Pitié pour les femmes
LA FEMME COMME CHAMP DE BATAILLE Texte: Matéi Visniec. Mise en scène: Naeim Jebelli. Un spectacle d’Hashtpa Productions présenté au MAI – Montréal, arts interculturels jusqu’au 5 mars.
Avec Une femme à Berlin et Si les oiseaux, le public théâtral montréalais s’était confronté récemment à l’horrifiante réalité du viol comme arme de guerre. L’image très forte de la « femme comme champ de bataille», titre d’une pièce écrite il y a 20 ans par l’auteur franco-roumain Matéi Visniec, avait resurgi dans les discours entourant ses productions. L’oeuvre, largement traduite et diffusée à travers le monde, est actuellement présentée sur la scène du MAI – Montréal, arts interculturels, mais dans une mise en scène d’une telle maladresse qu’elle parvient pratiquement à occulter la complexité de son texte et de son sujet.
Violée puis laissée pour morte, Dorra, originaire des Balkans, séjourne dans une clinique où elle s’enferme dans le mutisme. Kate, psychologue américaine, fait en quelque sorte de même, incapable désormais de s’investir dans sa mission première: accompagner les équipes chargées de dégager les charniers résultant des massacres en ex-Yougoslavie. Les deux femmes se confrontent, puis se rejoignent.
Discutables, certains des éléments sociologiques, historiques et psychanalytiques introduits par Visniec n’en frappent pas moins l’imaginaire, comme la possible application des théories freudiennes dans l’étude du phénomène des guerres interethniques. Postuler la possible existence d’un «nationalisme libidinal» est hardi, mais c’est un peu oublier que le viol de guerre a une histoire beaucoup plus longue que celle de la formation des identités nationales.
Se réclamant pour sa part d’une interdisciplinarité qui consiste à intégrer ici et là un peu de danse et des projections vidéo, le metteur en scène Naeim Jebelli orchestre moins une rencontre entre les arts qu’un placage de composantes qui demeurent illustratives, ou sinon d’un symbolisme plutôt primaire: pièces de casse-tête, braises rougeoyantes, spermatozoïdes frénétiques.

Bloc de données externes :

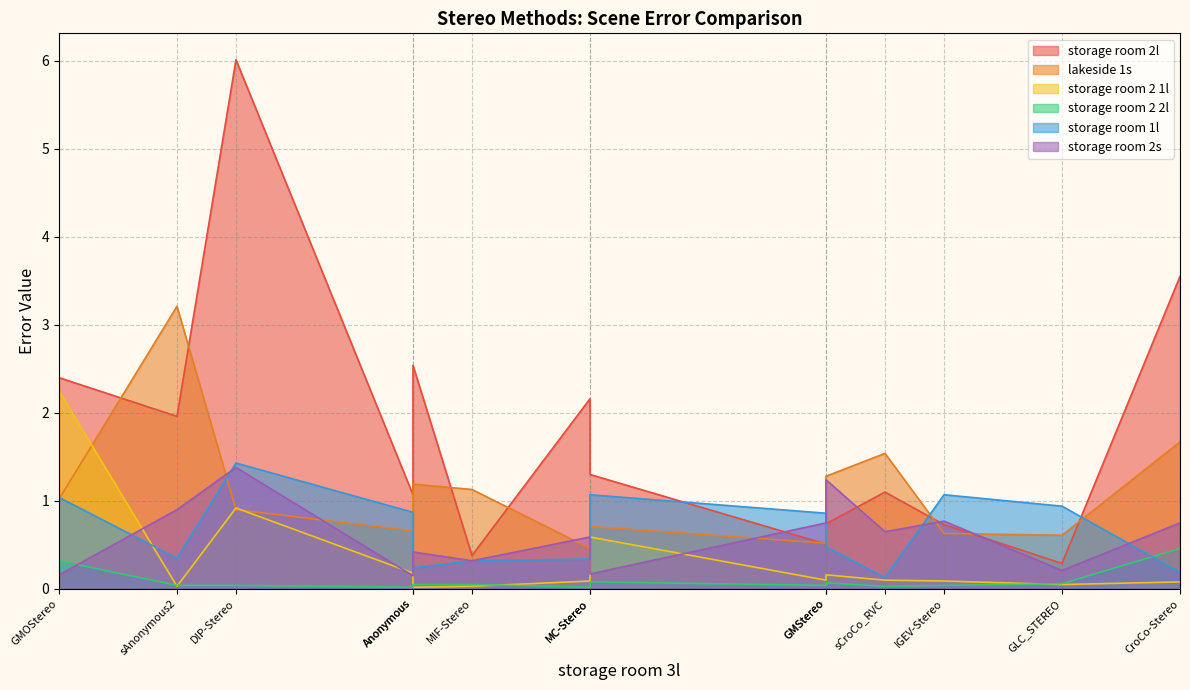

Which category has the lowest value across all series?

Anonymous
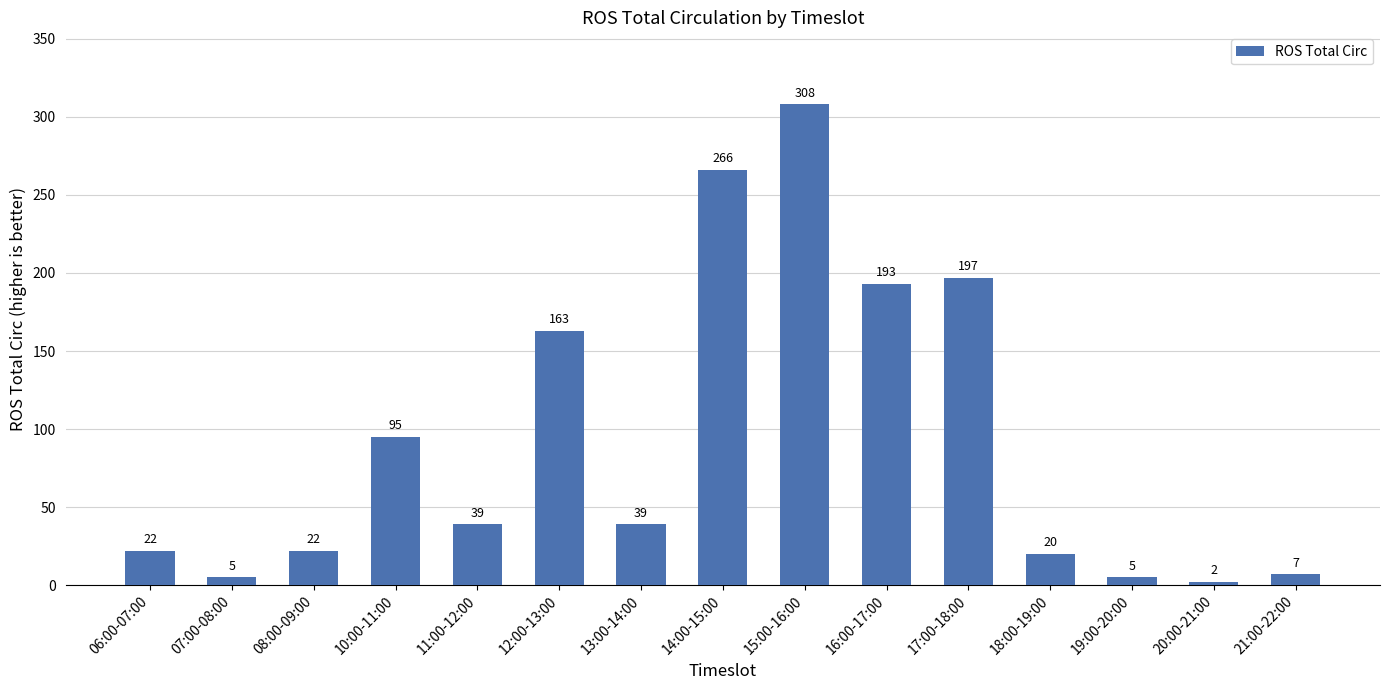

What is the average value?

92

Mais rien ne plombe la représentation autant que la direction d’actrices, dont Nora Guerch et Marie-Ève De Courcy font malheureusement les frais. On n’y trouve aucun contrepoint entre le jeu et le texte: le révoltant est joué de manière révoltée, l’épouvantable est épouvanté, et ainsi de suite. L’intensité atteint si rapidement son maximum que la vocifération devient rapidement le seul mode possible.
Du reste, le plus dérangeant ici est les choix de mise en scène qui trahissent une vision essentialiste et typiquement mâle du féminin, lequel serait par nature douceur, pureté, beauté. Que la guerre soit une affaire d’hommes dont les femmes comptent parmi les premières victimes, voilà qui mérite d’être rappelé haut et fort, tout comme l’importance de la solidarité et le fait que les champs de bataille sont partout. Mais en quoi ces nobles causes sont-elles servies par les complaisantes séquences filmées où les comédiennes nagent nues dans une piscine, renvoi abusif à la noyade et au liquide amniotique s’étirant sur de longues minutes?
Non seulement l’utilisation de ces images finit-elle par être grotesque, mais surtout elle fait pratiquement contresens. À moins bien sûr de vouloir nous rappeler par l’exemple que l’objectification du corps des femmes n’est pas qu’affaire de lutte armée.